Well, that lures the adorable, but also frustrating Pilfers, who deserve their own paragraph. Their weakness, in the monster tome, is “Gold.” They love it, and, as soon as you break open an ore chunk of some description, the gold comes flying out in various directions, and the pilfers ooze out randomly, looking to steal your rightful spoils. It has the potential to be really frustrating, except for two facts: Firstly, they take only one hit to reclaim your gold, and secondly, no other pilfer will touch it, because they are assigned to one piece of gold only, and if you take that gold, or bop the Pilfer? That piece of gold is safe, and the Pilfer runs off in disappointment.
Seriously though, they’re cute as heck, even if you bop them.
So, overall, Undermine is pretty fun. Its pixel art is good, its music is pleasant, and the game?
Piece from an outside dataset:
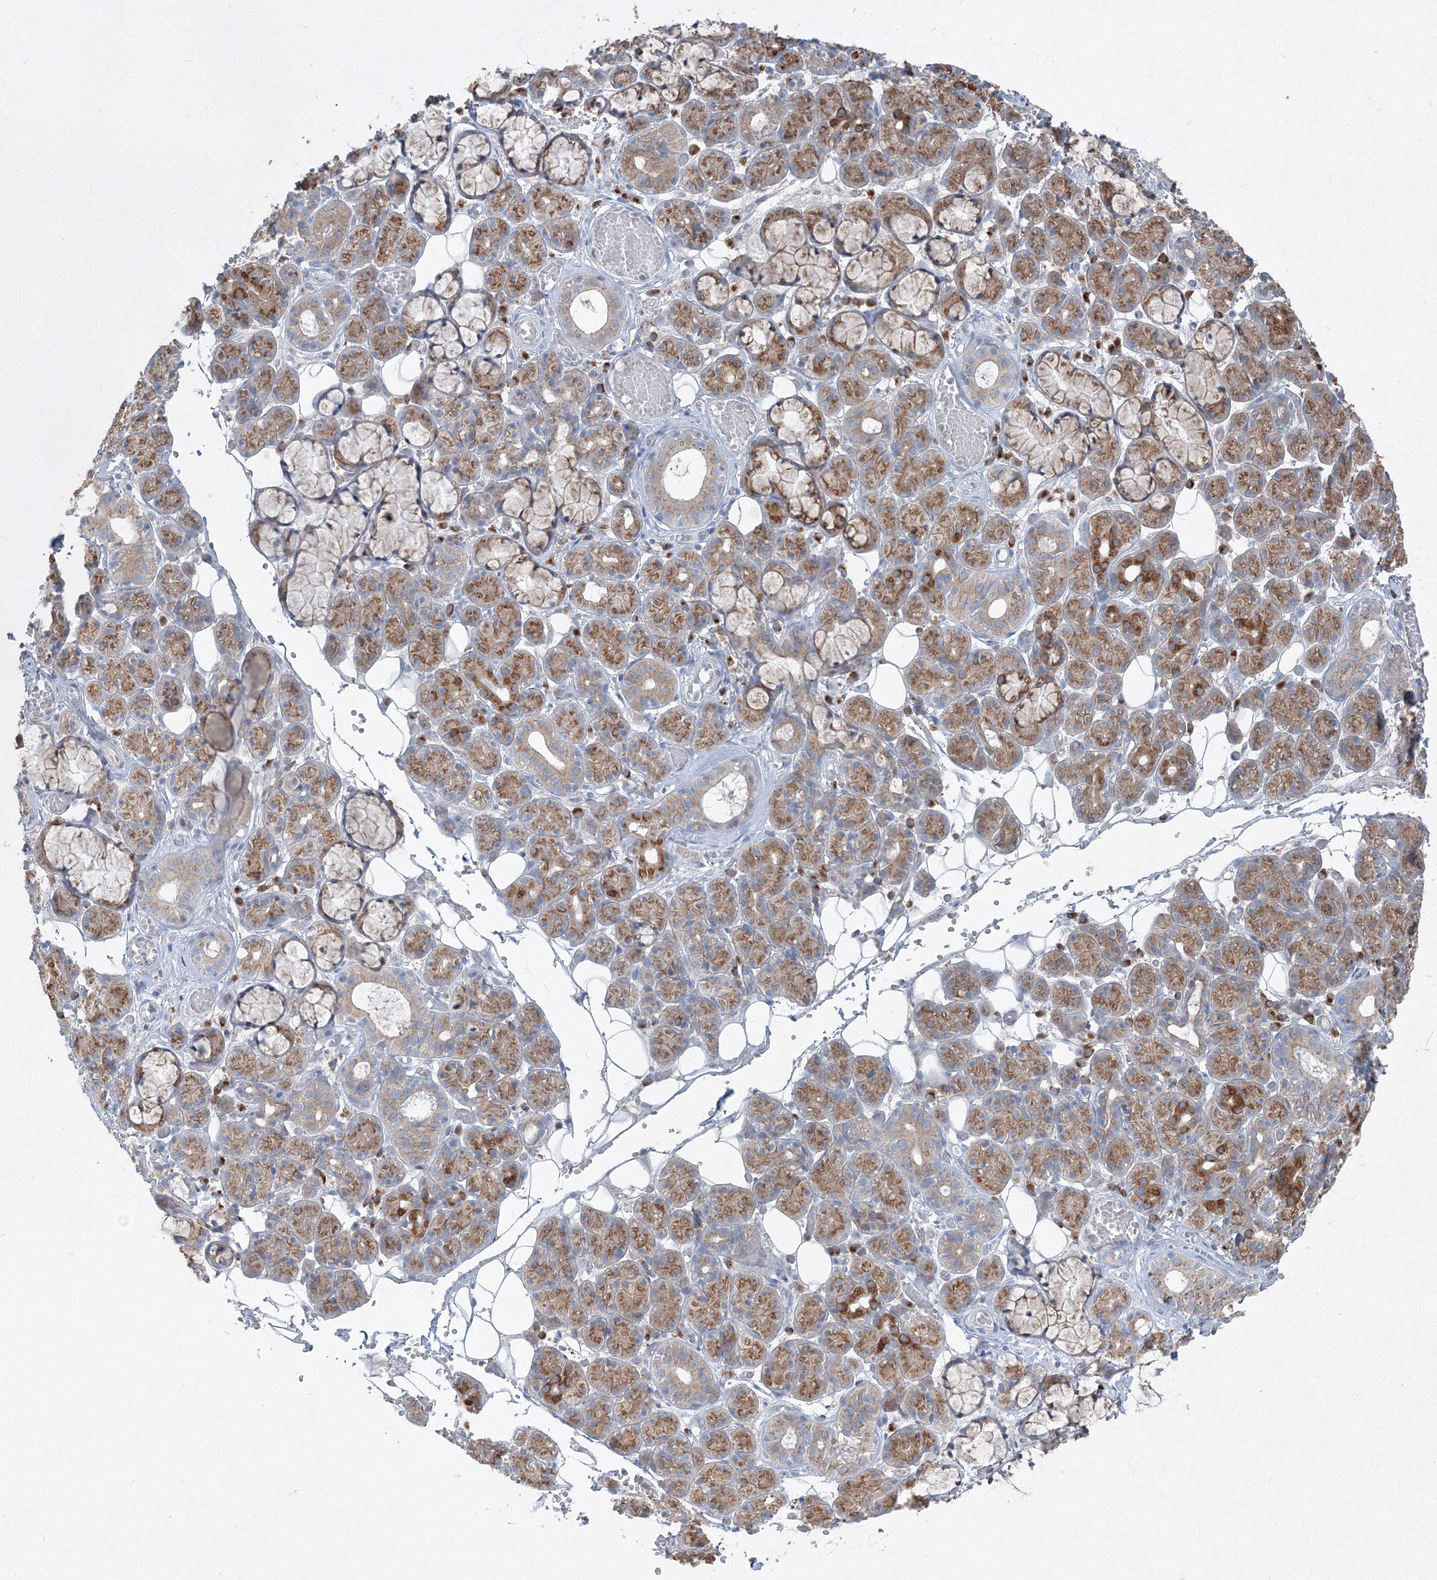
{"staining": {"intensity": "moderate", "quantity": "25%-75%", "location": "cytoplasmic/membranous"}, "tissue": "salivary gland", "cell_type": "Glandular cells", "image_type": "normal", "snomed": [{"axis": "morphology", "description": "Normal tissue, NOS"}, {"axis": "topography", "description": "Salivary gland"}], "caption": "Protein expression analysis of benign salivary gland displays moderate cytoplasmic/membranous positivity in about 25%-75% of glandular cells.", "gene": "IFNAR1", "patient": {"sex": "male", "age": 63}}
Well, while not all areas of the game are done yet, and I’m certain fine tuning is being done as the devs go, it’s already quite playable, and enjoyable to boot. I would, as a sidenote, recommend mouse and keyboard with this game, as it gives you somewhat firmer control over where your pickaxe goes.
The Mad Welshman is against peasant labour practices. Peasants should have a basic minimum (livable) wage!